* _Zitierter Auszug_:
Thursday, July 12, 2007

Müllerst Lust – Expats Frust

Das Wandern, so sagt der Voldsmund, ist des Müllers Lust. Und der Sommer (wie übrigens auch die Weihnachtszeit), so wage ich zu behaupten, des Expats Frust.

Zumindest was die Abu Dhabi-Kommune anbelangt. Denn die Sommermonate Juni bis August gehören in der Tat zu den aktivsten Phasen der Expats hier, insbesondere der Familienangehörigen. Nicht aber, wie man jetzt vielleicht vermuten könnte, was die Bruttätigkeit betrifft. Genau diese leidet nämlich, da in erster Linie die Reisetätigkeit rapide zunimmt. Dies wiederum führt oftmals zu längeren Phasen der Trennung. Es sei denn, der vereinsamte Zurückgebliebene lasse sich dazu verleiten, die nervenaufreibende Geduldsprüfung beim Staffschalter in Angriff zu nehmen und ein Ticket für einen Spontan-Besuch in der Heimat zu erstehen. Wohl wissend, dass er einen solchen in der Regel bitter bezahlt mit Schlafstörungen infolge übermässiger Reisetätigkeit, gekoppelt mit erhöhter Nachtaktivität.
So gebärden kann sich der einsame Familienvater natürlich nur dann, wenn ihm ein genügend grosser Freitageblock zur Verfügung steht. Mindestens drei Tage sollten’s schon sein, ideal wären vier und bei akutem Testosteron-Überschuss versucht man’s auch mal bei nur zwei.

Insider sprechen übrigens auch von der sogenannten „WANKER-Periode“. Was nichts anderes heisst als „Wife Away No Kids Eating Rubbish”! Speziell letzteres bringt dummerweise den Nachteil, dass auch die Körpermasse, insbesondere der BMI in Mitleidenschaft gezogen werden, was wiederum das individuelle Frusttotal über Gebühr belastet und den Gang zum Staffschalter begünstigt.

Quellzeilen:
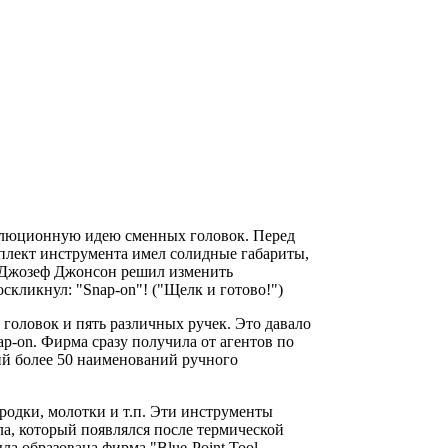
волюционную идею сменных головок. Перед
мплект инструмента имел солидные габариты,
- Джозеф Джонсон решил изменить
скликнул: "Snap-on"! ("Щелк и готово!")
головок и пять различных ручек. Это давало
ap-on. Фирма сразу получила от агентов по
ий более 50 наименований ручного
родки, молотки и т.п. Эти инструменты
лла, который появлялся после термической
ла образована фирма "Blue-Point Tool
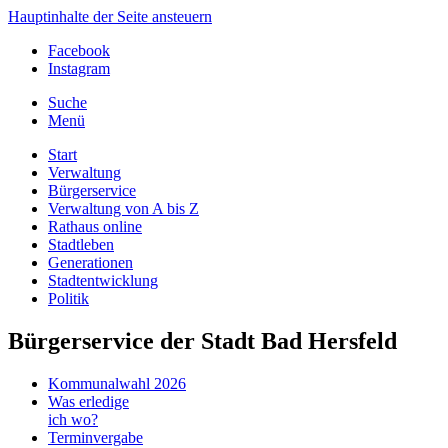
Hauptinhalte der Seite ansteuern
Facebook
Instagram
Suche
Menü
Start
Verwaltung
Bürgerservice
Verwaltung von A bis Z
Rathaus online
Stadtleben
Generationen
Stadtentwicklung
Politik
Bürgerservice der Stadt Bad Hersfeld
Kommunalwahl 2026
Was erledige
ich wo?
Terminvergabe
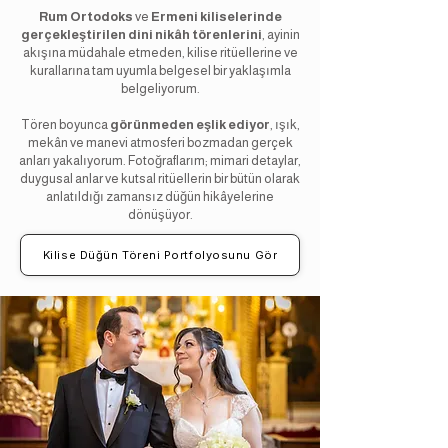
Rum Ortodoks
ve
Ermeni kiliselerinde
gerçekleştirilen dini nikâh törenlerini
, ayinin
akışına müdahale etmeden, kilise ritüellerine ve
kurallarına tam uyumla belgesel bir yaklaşımla
belgeliyorum.
Tören boyunca
görünmeden eşlik ediyor
, ışık,
mekân ve manevi atmosferi bozmadan gerçek
anları yakalıyorum. Fotoğraflarım; mimari detaylar,
duygusal anlar ve kutsal ritüellerin bir bütün olarak
anlatıldığı zamansız düğün hikâyelerine
dönüşüyor.
Kilise Düğün Töreni Portfolyosunu Gör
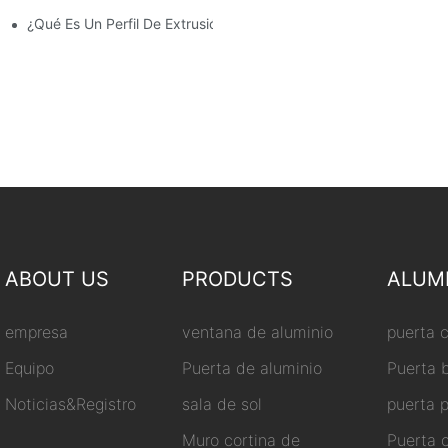
¿Qué Es Un Perfil De Extrusión De Aluminio?
ABOUT US
PRODUCTS
ALUM
empresa
ventana de aluminio
puerta 
Equipo
Puerta de aluminio
Puerta 
Noticias&Registro
sala de sol
puerta 
Muro cortina de
Puerta 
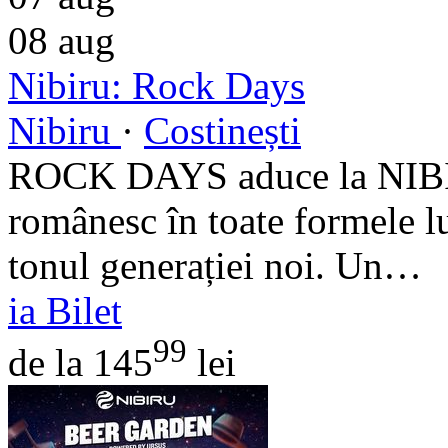
08
aug
Nibiru: Rock Days
Nibiru
·
Costinești
ROCK DAYS aduce la NIBIR
românesc în toate formele l
tonul generației noi. Un…
ia Bilet
99
de la 145
lei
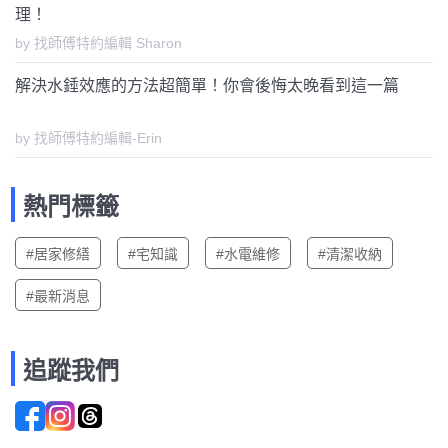
理！
by 找師傅特約編輯 Sharon
解決水錘效應的方法超簡單！你會後悔太晚看到這一篇
by 找師傅特約編輯-Erin
熱門標籤
#居家修繕
#宅知識
#水電維修
#清潔收納
#最新消息
追蹤我們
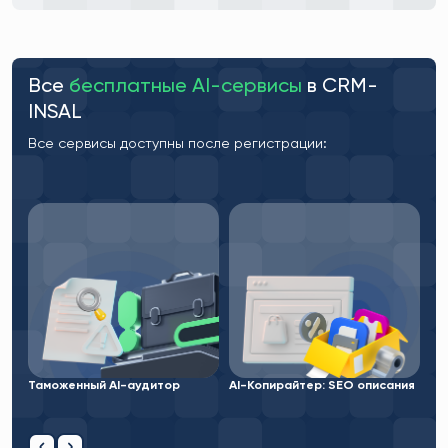
Все
бесплатные AI-сервисы
в CRM-
INSAL
Все сервисы доступны после регистрации:
AI-Архитектор инфографики
AI
AI-Копирайтер: SEO описания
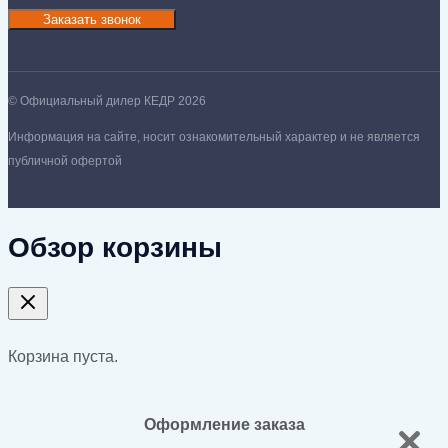
Заказать звонок
© Официальный дилер КЕДР 2026
Информация на сайте, носит ознакомительный характер и не является
публичной офертой
Обзор корзины
Корзина пуста.
Оформление заказа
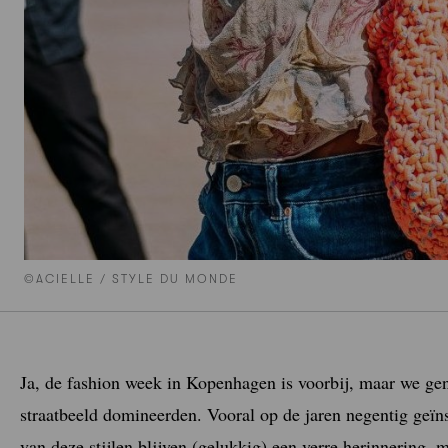
©ACIELLE / STYLE DU MONDE
Ja, de fashion week in Kopenhagen is voorbij, maar we gen
straatbeeld domineerden. Vooral op de jaren negentig geï
van deze stijlen blijven (gelukkig) een verre herinnering,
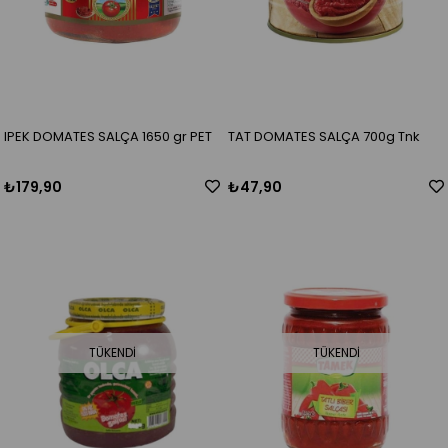
IPEK DOMATES SALÇA 1650 gr PET
TAT DOMATES SALÇA 700g Tnk
₺179,90
₺47,90
TÜKENDI
TÜKENDI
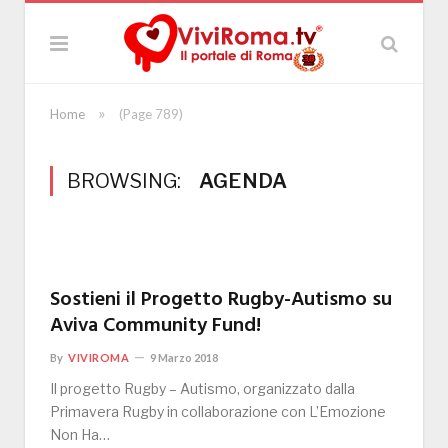
»
Home
(Page 789)
BROWSING:
AGENDA
Sostieni il Progetto Rugby-Autismo su
Aviva Community Fund!
By
VIVIROMA
9 Marzo 2018
Il progetto Rugby – Autismo, organizzato dalla
Primavera Rugby in collaborazione con L’Emozione
Non Ha…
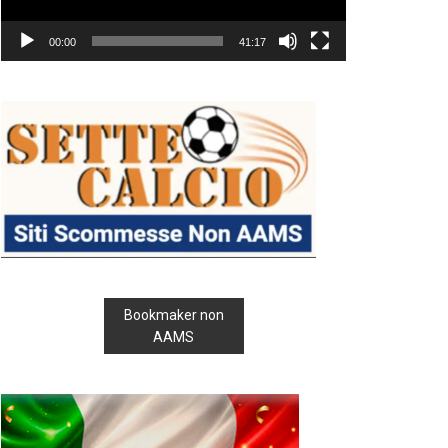
00:00
41:17
Bookmaker non
AAMS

* _Anforderung 1_: Gib aus dem Blogbeitrag über den Expat-Sommer in Abu Dhabi den Abschnitt wortgetreu wieder: Beginne bei den Worten „Das Wandern, so“ und höre nach „des Expats Frust.“ auf.
* _Anforderung 2_: Stelle in den Quellzeilen die Zeilen von der Zeile mit „IPEK DOMATES SALÇA 1650 gr PET“ bis zum Ende der Quellzeilen als JSON-Liste von Zeichenketten dar, eine je Zeile und ohne Leerzeilen, beide Enden eingeschlossen. Lass die Bildverweise weg.

* _Lösung 1_:
Das Wandern, so sagt der Voldsmund, ist des Müllers Lust. Und der Sommer (wie übrigens auch die Weihnachtszeit), so wage ich zu behaupten, des Expats Frust.

* _Lösung 2_:
[
  "IPEK DOMATES SALÇA 1650 gr PET",
  "TAT DOMATES SALÇA 700g Tnk",
  "₺179,90",
  "₺47,90",
  "TÜKENDI",
  "TÜKENDI",
  "»",
  "Home",
  "(Page 789)",
  "BROWSING:",
  "AGENDA",
  "Sostieni il Progetto Rugby-Autismo su",
  "Aviva Community Fund!",
  "By",
  "VIVIROMA",
  "9 Marzo 2018",
  "Il progetto Rugby – Autismo, organizzato dalla",
  "Primavera Rugby in collaborazione con L’Emozione",
  "Non Ha…",
  "00:00",
  "41:17",
  "Bookmaker non",
  "AAMS"
]